Except that AWS and Google have their own offerings (and the I think these aren't SSO companies as much as Auth as a Service providers)


Azure AD is the biggest in the game by far in terms of SSO, stretching every vertical from education to investment banking.


Azure AD B2C for customer IAM is lagging way behind Okta/Auth0 etc. Sure AAD is great enterprise users or B2B but millions of customer login, branding, app experience B2C sucks.


...only because of Office 365 though.


If Cognito is the AWS offering you're talking about then it doesn't even begin to compete. It's really a terrible product and AWS has misled us about the roadmap multiple times specifically in relation to multi-region support.

When AWS Cognito had it's outage in November, I was quite happy we went with Okta.


I'm unimpressed with it as well, but I suspect antitrust officials have a different definition of "competition" than we do.


In a way I think this is good for consumers as it positions them better to counterbalance Microsoft, the big bear in the field.

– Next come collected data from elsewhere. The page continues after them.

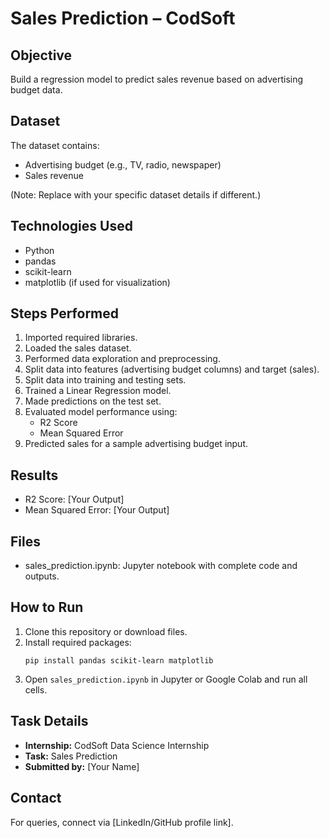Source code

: # Sales Prediction – CodSoft

## Objective
Build a regression model to predict sales revenue based on advertising budget data.

## Dataset
The dataset contains:
- Advertising budget (e.g., TV, radio, newspaper)
- Sales revenue

(Note: Replace with your specific dataset details if different.)

## Technologies Used
- Python
- pandas
- scikit-learn
- matplotlib (if used for visualization)

## Steps Performed
1. Imported required libraries.
2. Loaded the sales dataset.
3. Performed data exploration and preprocessing.
4. Split data into features (advertising budget columns) and target (sales).
5. Split data into training and testing sets.
6. Trained a Linear Regression model.
7. Made predictions on the test set.
8. Evaluated model performance using:
   - R2 Score
   - Mean Squared Error
9. Predicted sales for a sample advertising budget input.

## Results
- R2 Score: [Your Output]
- Mean Squared Error: [Your Output]

## Files
- sales_prediction.ipynb: Jupyter notebook with complete code and outputs.

## How to Run
1. Clone this repository or download files.
2. Install required packages:
    ```
    pip install pandas scikit-learn matplotlib
    ```
3. Open `sales_prediction.ipynb` in Jupyter or Google Colab and run all cells.

## Task Details
- **Internship:** CodSoft Data Science Internship
- **Task:** Sales Prediction
- **Submitted by:** [Your Name]

## Contact
For queries, connect via [LinkedIn/GitHub profile link].
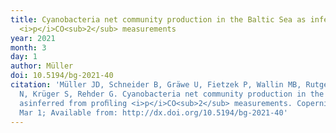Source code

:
 ```yaml
---
title: Cyanobacteria net community production in the Baltic Sea as inferred from proﬁling
  <i>p</i>CO<sub>2</sub> measurements
year: 2021
month: 3
day: 1
author: Müller
doi: 10.5194/bg-2021-40
citation: 'Müller JD, Schneider B, Gräwe U, Fietzek P, Wallin MB, Rutgersson A, Wasmund
  N, Krüger S, Rehder G. Cyanobacteria net community production in the Baltic Sea
  asinferred from proﬁling <i>p</i>CO<sub>2</sub> measurements. Copernicus GmbH; 2021
  Mar 1; Available from: http://dx.doi.org/10.5194/bg-2021-40'
---
```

I'd think so, but in the US antitrust isn't really much of a thing. I wonder if they have grown large enough in Europe yet...


I'm curious why you think anti-trust isn't a thing in the US...

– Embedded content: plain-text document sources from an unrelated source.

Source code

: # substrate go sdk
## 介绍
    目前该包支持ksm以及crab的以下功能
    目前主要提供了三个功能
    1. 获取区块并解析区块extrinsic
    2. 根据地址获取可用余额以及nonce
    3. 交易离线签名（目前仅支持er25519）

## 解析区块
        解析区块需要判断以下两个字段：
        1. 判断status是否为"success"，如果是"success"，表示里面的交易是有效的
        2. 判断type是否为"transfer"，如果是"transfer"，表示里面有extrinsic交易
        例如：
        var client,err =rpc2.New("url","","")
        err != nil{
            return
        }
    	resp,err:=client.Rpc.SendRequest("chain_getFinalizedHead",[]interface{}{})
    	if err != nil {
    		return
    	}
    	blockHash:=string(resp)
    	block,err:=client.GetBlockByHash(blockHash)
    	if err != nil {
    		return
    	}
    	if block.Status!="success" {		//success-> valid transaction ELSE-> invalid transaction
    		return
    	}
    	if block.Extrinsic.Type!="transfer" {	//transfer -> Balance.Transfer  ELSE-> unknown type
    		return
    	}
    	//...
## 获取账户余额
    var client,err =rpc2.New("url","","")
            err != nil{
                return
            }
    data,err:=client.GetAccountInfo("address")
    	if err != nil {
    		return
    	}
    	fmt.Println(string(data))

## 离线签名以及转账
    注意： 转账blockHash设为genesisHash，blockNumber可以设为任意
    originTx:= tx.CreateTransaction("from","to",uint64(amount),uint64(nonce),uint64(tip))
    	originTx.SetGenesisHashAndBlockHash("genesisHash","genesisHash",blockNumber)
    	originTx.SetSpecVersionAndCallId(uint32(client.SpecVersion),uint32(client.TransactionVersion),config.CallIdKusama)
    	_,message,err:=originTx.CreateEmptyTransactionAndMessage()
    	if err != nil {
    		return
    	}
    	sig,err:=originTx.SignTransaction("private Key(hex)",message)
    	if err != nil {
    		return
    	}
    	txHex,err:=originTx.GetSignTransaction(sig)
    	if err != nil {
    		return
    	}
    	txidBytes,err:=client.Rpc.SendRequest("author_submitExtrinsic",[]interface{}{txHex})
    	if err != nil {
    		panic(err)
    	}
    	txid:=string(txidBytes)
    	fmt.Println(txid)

What do you think of the break-up of Bell Systems? https://en.wikipedia.org/wiki/Breakup_of_the_Bell_System

There are also active anti-trust investigations into Google and Facebook.

https://www.cnn.com/2020/12/17/tech/google-antitrust-lawsuit... https://www.forbes.com/advisor/investing/facebook-antitrust-...

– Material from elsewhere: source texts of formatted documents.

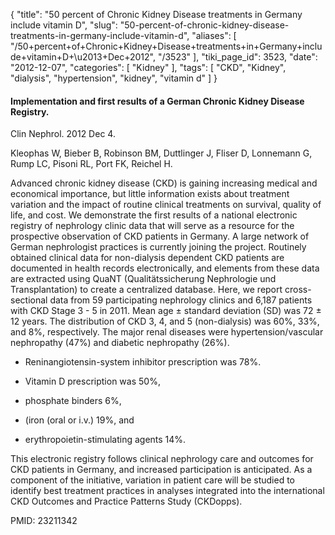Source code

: {
    "title": "50 percent of Chronic Kidney Disease treatments in Germany include vitamin D",
    "slug": "50-percent-of-chronic-kidney-disease-treatments-in-germany-include-vitamin-d",
    "aliases": [
        "/50+percent+of+Chronic+Kidney+Disease+treatments+in+Germany+include+vitamin+D+\u2013+Dec+2012",
        "/3523"
    ],
    "tiki_page_id": 3523,
    "date": "2012-12-07",
    "categories": [
        "Kidney"
    ],
    "tags": [
        "CKD",
        "Kidney",
        "dialysis",
        "hypertension",
        "kidney",
        "vitamin d"
    ]
}


#### Implementation and first results of a German Chronic Kidney Disease Registry.

Clin Nephrol. 2012 Dec 4.

Kleophas W, Bieber B, Robinson BM, Duttlinger J, Fliser D, Lonnemann G, Rump LC, Pisoni RL, Port FK, Reichel H.

Advanced chronic kidney disease (CKD) is gaining increasing medical and economical importance, but little information exists about treatment variation and the impact of routine clinical treatments on survival, quality of life, and cost. We demonstrate the first results of a national electronic registry of nephrology clinic data that will serve as a resource for the prospective observation of CKD patients in Germany. A large network of German nephrologist practices is currently joining the project. Routinely obtained clinical data for non-dialysis dependent CKD patients are documented in health records electronically, and elements from these data are extracted using QuaNT (Qualitätssicherung Nephrologie und Transplantation) to create a centralized database. Here, we report cross-sectional data from 59 participating nephrology clinics and 6,187 patients with CKD Stage 3 - 5 in 2011. Mean age ± standard deviation (SD) was 72 ± 12 years. The distribution of CKD 3, 4, and 5 (non-dialysis) was 60%, 33%, and 8%, respectively. The major renal diseases were hypertension/vascular nephropathy (47%) and diabetic nephropathy (26%). 

* Reninangiotensin-system inhibitor prescription was 78%. 

* Vitamin D prescription was 50%, 

* phosphate binders 6%, 

* (iron (oral or i.v.) 19%, and 

* erythropoietin-stimulating agents 14%. 

This electronic registry follows clinical nephrology care and outcomes for CKD patients in Germany, and increased participation is anticipated. As a component of the initiative, variation in patient care will be studied to identify best treatment practices in analyses integrated into the international CKD Outcomes and Practice Patterns Study (CKDopps).

PMID: 23211342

I think tpmx means antitrust isn't currently much of a thing in the US, and I agree. Today's antitrust environment is a far cry from even the days of Bell.


Biggest but not a monopoly. There are numerous competitors from open-source to managed versions.

Every major cloud also has an auth/identity product and collectively probably have more total customers at this point.


A little, but I don't even think they're the biggest.


Disney bought Fox and Amazon both sells 1st party and 3rd party goods. So I’d say no.


Had exactly the same thought – this seems like it's begging for the antitrust hammer.